*** Opening DOCUMENT PASSAGE ***

Alternative embodiments of gas purging plugs for the said field of application are therefore designed as so-called slot-type purge plugs, i.e., the directed pores have a slot shape rather than an annular shape like the small pipes. The surface tension of the metal melt is usually so high that infiltrations into the slot-like channels are ruled out practically completely. This is also true when the gas feed is switched off.

However, it was found that as erosion increases, these gas purging plugs sometimes lead to discharge cross sections that are not only relatively large, but also undefined. This causes a certain flow along the edges. Another problem is that the purging gas is no longer able to penetrate deep enough horizontally into the metal melt because of the enlarged cross-section area. It was frequently observed in experiments that the purging gas rises mainly along the wall, and thus it cannot completely fulfill its actual purpose any longer. In other words, the purging gas now enters the steel column in larger bubbles and under a lower pressure and flows upward along the inner wall of the blowpipe rather than in the center of the metal melt.

The basic task of the present invention is consequently to provide a gas purging means which ensures uniform gas feed into the metal melt with wall-side installation, feeding gas deep into the metal melt, so that a homogeneous gas distribution is achieved in the metal melt.

To accomplish this task, the present invention is initially based upon the consideration that this goal can be accomplished by arranging a plurality of gas purging plugs at spaced locations from one another, via which the treating gas can be introduced into the metal melt to different depths. A gas purging insert may be designed, e.g., such that the gas guided into the metal melt flows upward along the wall immediately after leaving the gas purging insert, while another gas purging insert is designed such that the gas is guided deep into the metal melt. Additional gas purging inserts may supply the area between the above-mentioned two gas purging inserts with gas.

In its most general embodiment, the present invention consequently pertains to a gas purging means for wall-side installation in a metallurgical melting vessel, such as a vacuum vessel for carrying out an RH, DH or RH-OB degassing processing, which is designed as follows:

The gas purging means consists of a basic body made of a refractory ceramic material.

At least two gas purging inserts, which possess at least one of the following features, are arranged in this basic body at spaced locations one above another:

The gas purging inserts either have the same structural design, but a different cross-sectional area at the gas outlet-side end. The gas is consequently discharged at a lower flow velocity from the gas purging plug with larger cross-sectional area than from a gas purging insert with a smaller cross-sectional area. The treating gas correspondingly enters the metal melt at varying depths.

According to an alternative embodiment, the gas purging inserts are different from the viewpoint of structural design. Structural means that they differ in terms of their structural design. One gas purging insert may be designed, e.g., with nondirected porosity and one gas purging insert may be designed with directed porosity. Based on the equality of the amount of gas fed in and of the gas pressure, the gas purging plug with nondirected porosity will press the treating gas into the metal melt under a lower pressure than does the gas purging insert with directed porosity.

*** Closing DOCUMENT PASSAGE ***
*** Opening LISTED RECORDS ***

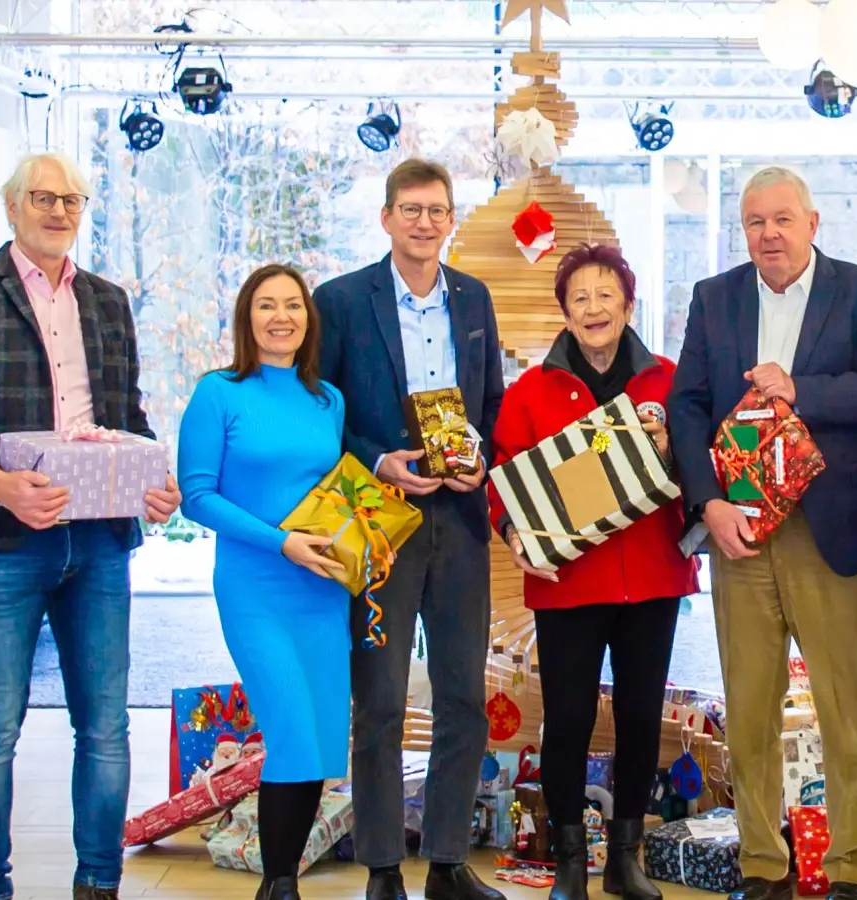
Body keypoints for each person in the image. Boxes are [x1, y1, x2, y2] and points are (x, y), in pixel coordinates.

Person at [0, 152, 181, 900]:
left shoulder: (108, 300)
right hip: (1, 542)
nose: (59, 210)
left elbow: (124, 416)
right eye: (43, 197)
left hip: (99, 541)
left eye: (71, 199)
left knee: (105, 727)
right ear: (12, 207)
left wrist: (151, 479)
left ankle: (99, 882)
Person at [667, 166, 857, 900]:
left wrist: (802, 390)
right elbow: (686, 406)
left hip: (828, 528)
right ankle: (762, 863)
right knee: (747, 707)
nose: (768, 234)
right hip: (740, 528)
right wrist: (708, 504)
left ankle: (852, 867)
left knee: (845, 706)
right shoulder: (714, 298)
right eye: (755, 222)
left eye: (782, 219)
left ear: (812, 223)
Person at [314, 158, 507, 900]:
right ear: (387, 218)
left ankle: (449, 862)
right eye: (411, 210)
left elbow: (490, 404)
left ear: (451, 219)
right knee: (382, 702)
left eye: (436, 210)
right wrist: (377, 460)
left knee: (463, 697)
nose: (424, 223)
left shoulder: (474, 297)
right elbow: (321, 412)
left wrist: (481, 459)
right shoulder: (340, 301)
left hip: (459, 520)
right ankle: (383, 867)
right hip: (378, 520)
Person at [488, 244, 697, 900]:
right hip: (568, 584)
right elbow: (503, 478)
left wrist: (676, 454)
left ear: (628, 305)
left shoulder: (669, 381)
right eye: (579, 297)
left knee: (640, 714)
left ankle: (625, 860)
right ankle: (571, 862)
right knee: (569, 718)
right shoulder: (530, 393)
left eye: (606, 295)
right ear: (565, 313)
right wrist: (512, 530)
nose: (594, 308)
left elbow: (704, 462)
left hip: (653, 577)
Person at [178, 264, 351, 900]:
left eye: (293, 305)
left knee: (323, 744)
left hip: (322, 589)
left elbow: (329, 491)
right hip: (255, 588)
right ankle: (279, 886)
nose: (282, 317)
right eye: (267, 305)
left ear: (309, 318)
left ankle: (281, 885)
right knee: (294, 736)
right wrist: (282, 542)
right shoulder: (218, 393)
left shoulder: (327, 399)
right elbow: (197, 496)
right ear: (246, 319)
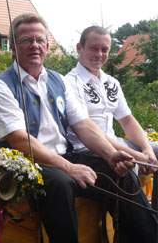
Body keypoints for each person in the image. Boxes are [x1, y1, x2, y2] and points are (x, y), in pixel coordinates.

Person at [0, 13, 157, 243]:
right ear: (13, 46)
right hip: (26, 164)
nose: (34, 45)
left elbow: (83, 125)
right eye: (26, 40)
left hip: (64, 157)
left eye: (39, 40)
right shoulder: (1, 86)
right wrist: (68, 167)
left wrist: (111, 154)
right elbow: (20, 140)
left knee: (121, 173)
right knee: (60, 183)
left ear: (47, 45)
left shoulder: (57, 81)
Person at [65, 26, 158, 167]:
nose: (99, 54)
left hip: (117, 143)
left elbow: (127, 120)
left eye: (104, 50)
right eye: (94, 48)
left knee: (155, 152)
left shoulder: (111, 82)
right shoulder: (69, 83)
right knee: (131, 164)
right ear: (79, 47)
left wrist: (147, 149)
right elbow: (89, 131)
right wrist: (136, 155)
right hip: (88, 149)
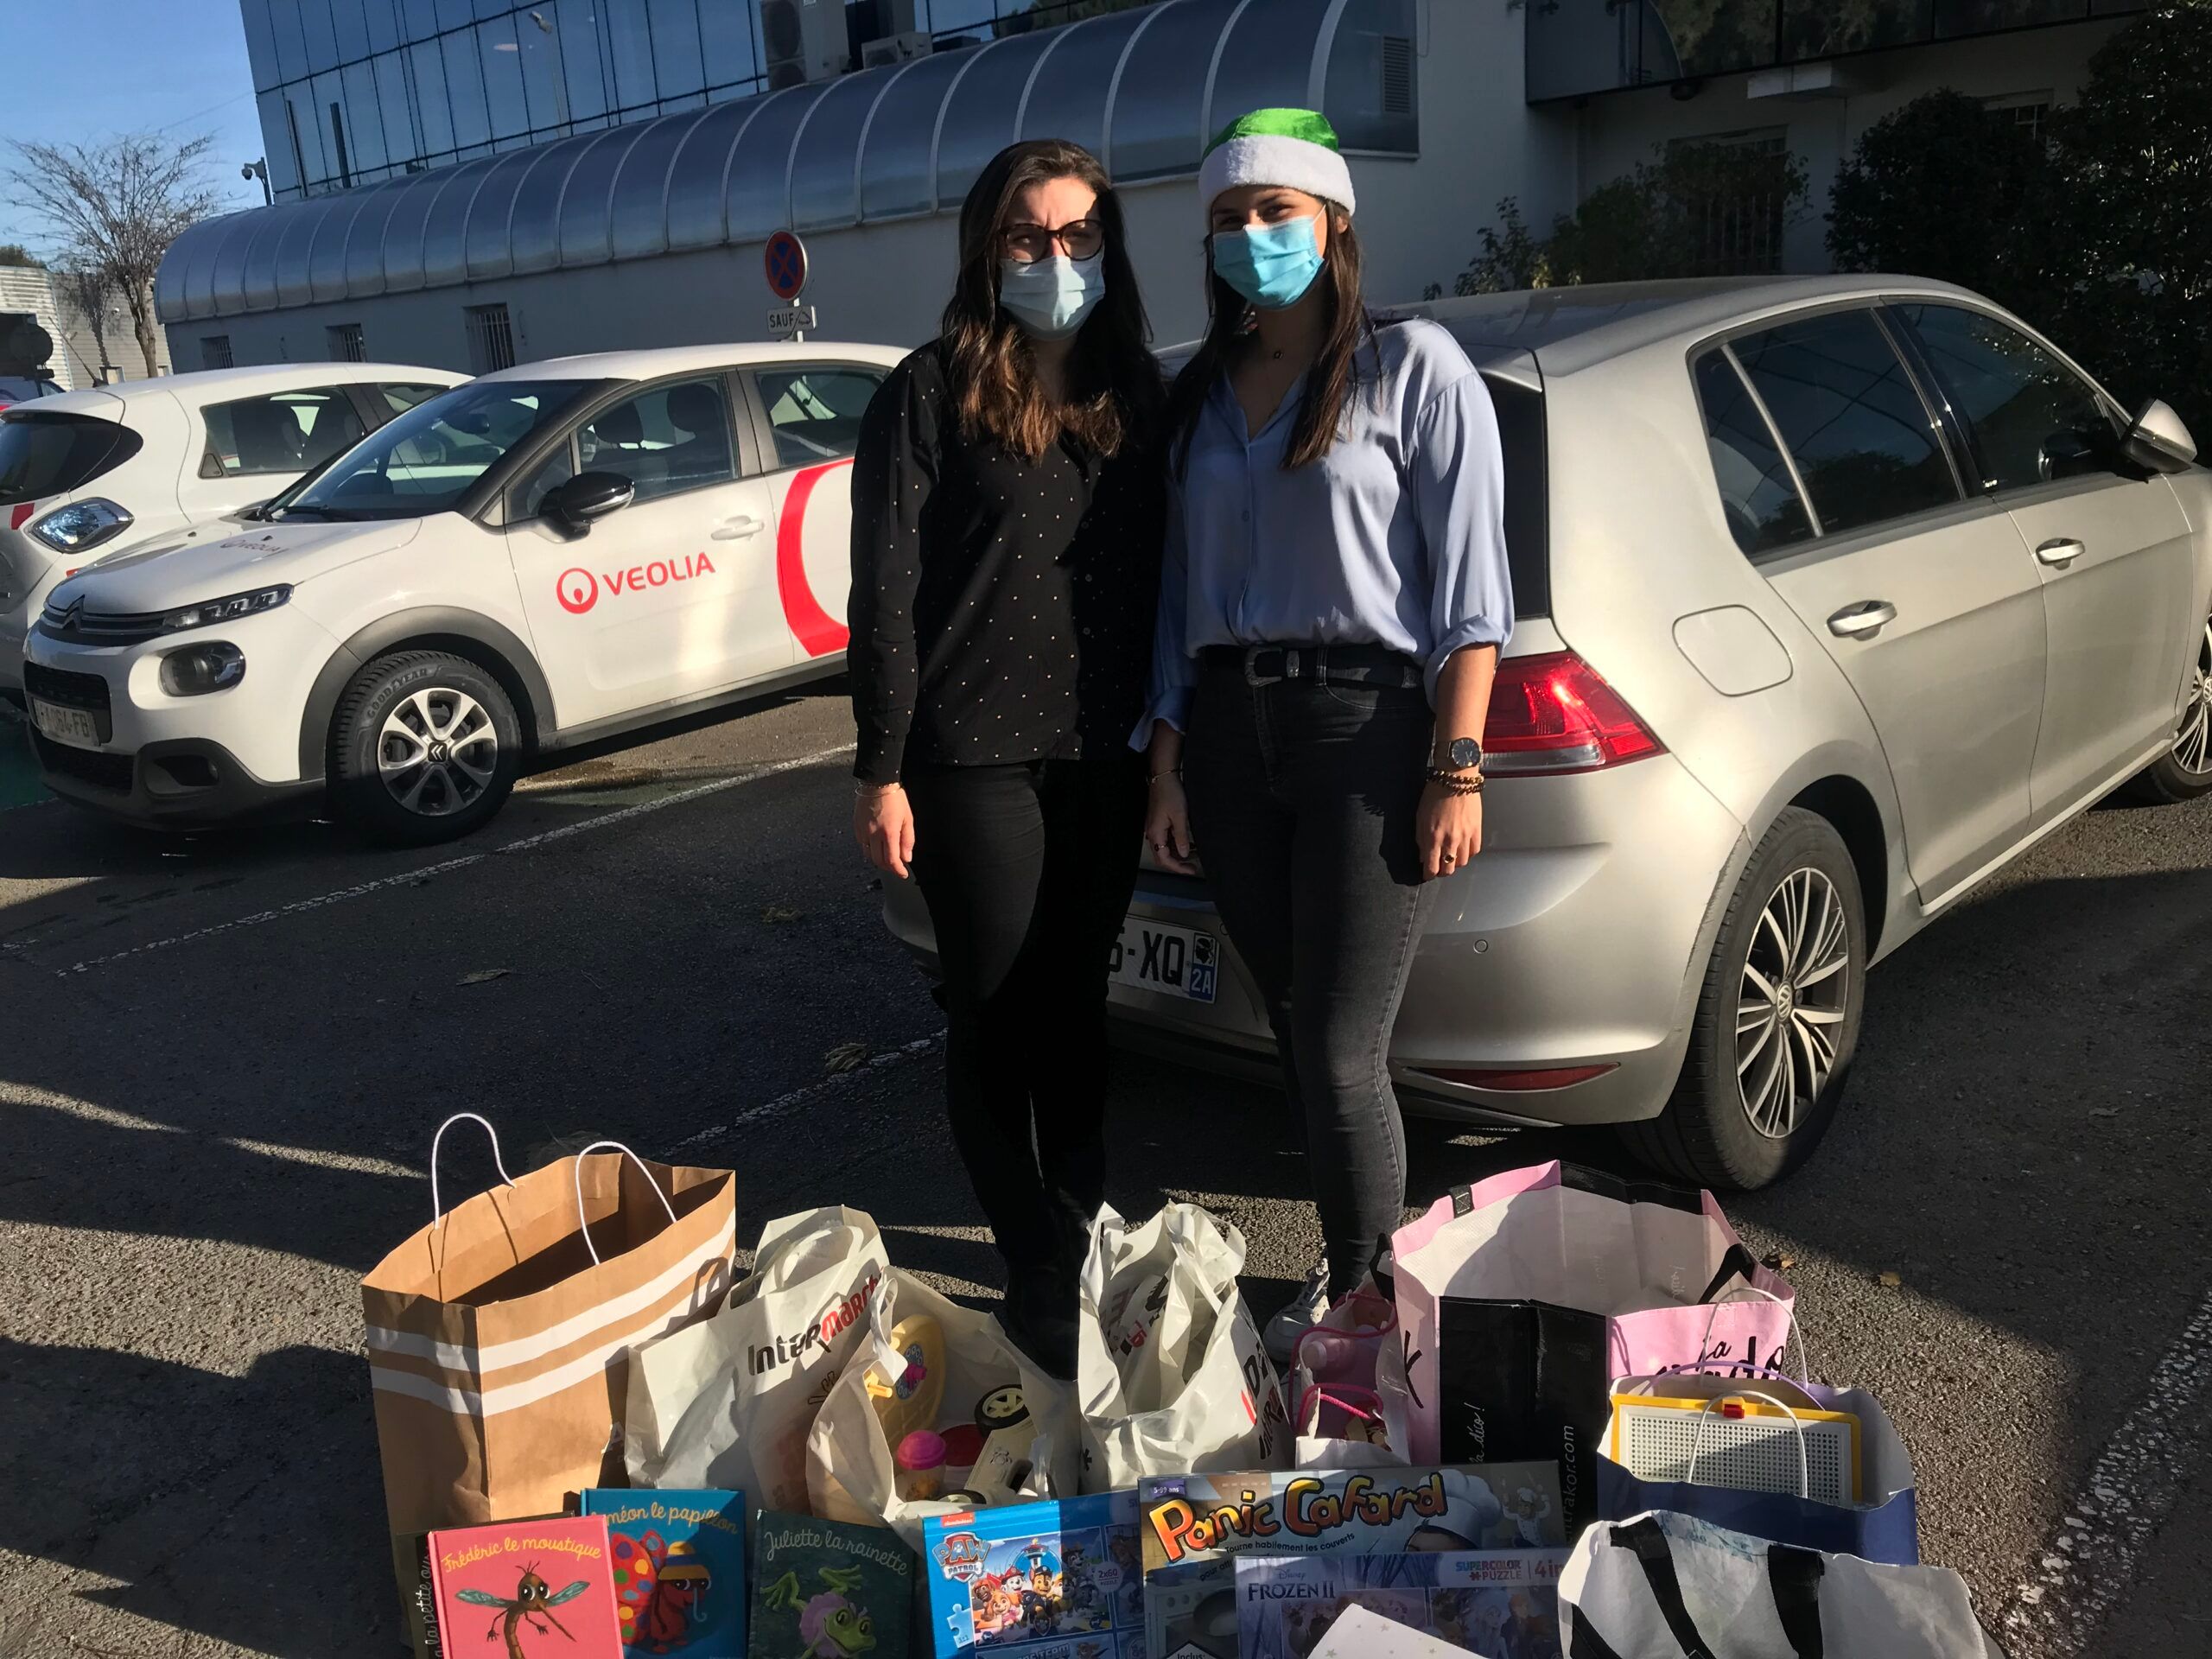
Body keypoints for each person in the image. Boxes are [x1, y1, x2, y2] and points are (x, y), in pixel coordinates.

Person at [1137, 108, 1514, 1360]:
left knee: (1345, 1047)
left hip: (1367, 734)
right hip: (1230, 737)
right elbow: (1180, 599)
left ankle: (1366, 1299)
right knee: (1298, 1028)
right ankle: (1358, 1277)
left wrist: (1457, 764)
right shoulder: (1200, 396)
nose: (1250, 236)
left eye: (1274, 212)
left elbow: (1473, 597)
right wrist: (1168, 767)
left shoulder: (1413, 370)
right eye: (1228, 218)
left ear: (1334, 222)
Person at [849, 138, 1165, 1378]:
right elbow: (885, 593)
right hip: (970, 755)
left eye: (1079, 235)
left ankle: (1078, 1225)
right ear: (988, 248)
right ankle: (1031, 1256)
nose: (1056, 257)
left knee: (1079, 1004)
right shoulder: (928, 393)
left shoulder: (1135, 392)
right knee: (998, 1012)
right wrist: (879, 766)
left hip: (1103, 750)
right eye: (1029, 235)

*** Closing LISTED RECORDS ***

▶ **WORK TO COMPLETE**:
1/ Copy the gas purging passage starting at "The gas purging inserts either" and ending at "at varying depths.", switching "metal melt" to "steel melt".
2/ In the gas purging passage, what material is the basic body of the gas purging means made of?
3/ Write the next part of the gas purging passage, picking up after its final sentence.
None of these entries are needed.

▶ **ANSWERS BY TASK**:
1/
The gas purging inserts either have the same structural design, but a different cross-sectional area at the gas outlet-side end. The gas is consequently discharged at a lower flow velocity from the gas purging plug with larger cross-sectional area than from a gas purging insert with a smaller cross-sectional area. The treating gas correspondingly enters the steel melt at varying depths.

2/ A refractory ceramic material.

3/
However, it is finally also possible to admit different amounts of gas or gas under different pressures to the gas purging inserts. Thus, both gas purging inserts of identical structural design and gas purging inserts with different structural designs can lead to different purging effects if gas is admitted to them under different pressures or different amounts of gas are admitted to them.

Advantageous embodiments of the gas purging means are described by the features of the subclaims as well as the other application documents.

The gas purging inserts of a gas purging means may be designed, e.g., as follows:

they have the same structural design with nondirected porosity, but they have different cross-sectional areas at least at the gas outlet-side end, or

the gas purging inserts have the same structural design, but directed porosity, and the number of directed pores differs, or

at least one gas purging insert is designed with directed porosity and at least one gas purging insert is designed with nondirected porosity, or

at least two gas purging inserts have nondirected porosity, but the porosity of at least one gas purging insert is larger than that of at least one other gas purging insert, or

at least two gas purging inserts have directed porosity, but the cross-sectional area of the individual directed pores of at least one gas purging insert is larger than the cross-sectional area of the individual directed pores of at least one other gas purging insert.

The person skilled in the art has a large number of other possibilities for arranging a plurality of gas purging inserts (in a common gas purging means), which have different designs in terms of the amount of gas discharged and the gas discharge pressure.

If a gas purging insert with directed porosity is used, it may be designed as a so-called slot-type purging plug, i.e., the individual pore channels are designed with rectangular cross section, and the width does not usually exceed 1 mm.

Slot-type purging plugs and purging plugs with nondirected porosity offer the advantage that metal melt does not infiltrate the purging plugs even when the gas supply is switched off.

The risk of edge flow (uncontrolled gas flow at the outer periphery) described in the introduction is reduced or ruled out by jacketing the gas purging inserts with sheet metal. The gas purging inserts may be placed, jacketed with sheet metal in advance, into a corresponding opening in the gas purging means, and they are fixed there with, e.g., mortar.

In this embodiment, a gas distribution chamber may directly join the sheet-metal jacket of the gas purging insert, namely, at the gas inlet-side end. Such a gas distribution chamber, which is formed by, e.g., a metal box, may be designed individually for each gas purging insert; however, providing a common gas distribution chamber for all gas purging inserts, as a result of which the manufacturing cost is reduced, is also within the scope of the present invention. However, it is always advantageous for the metal frame of the gas distribution chamber to directly join the sheet-metal jackets of the gas purging inserts, so that the diffusion of the gas into the ceramic matrix material of the gas purging means is avoided with certainty.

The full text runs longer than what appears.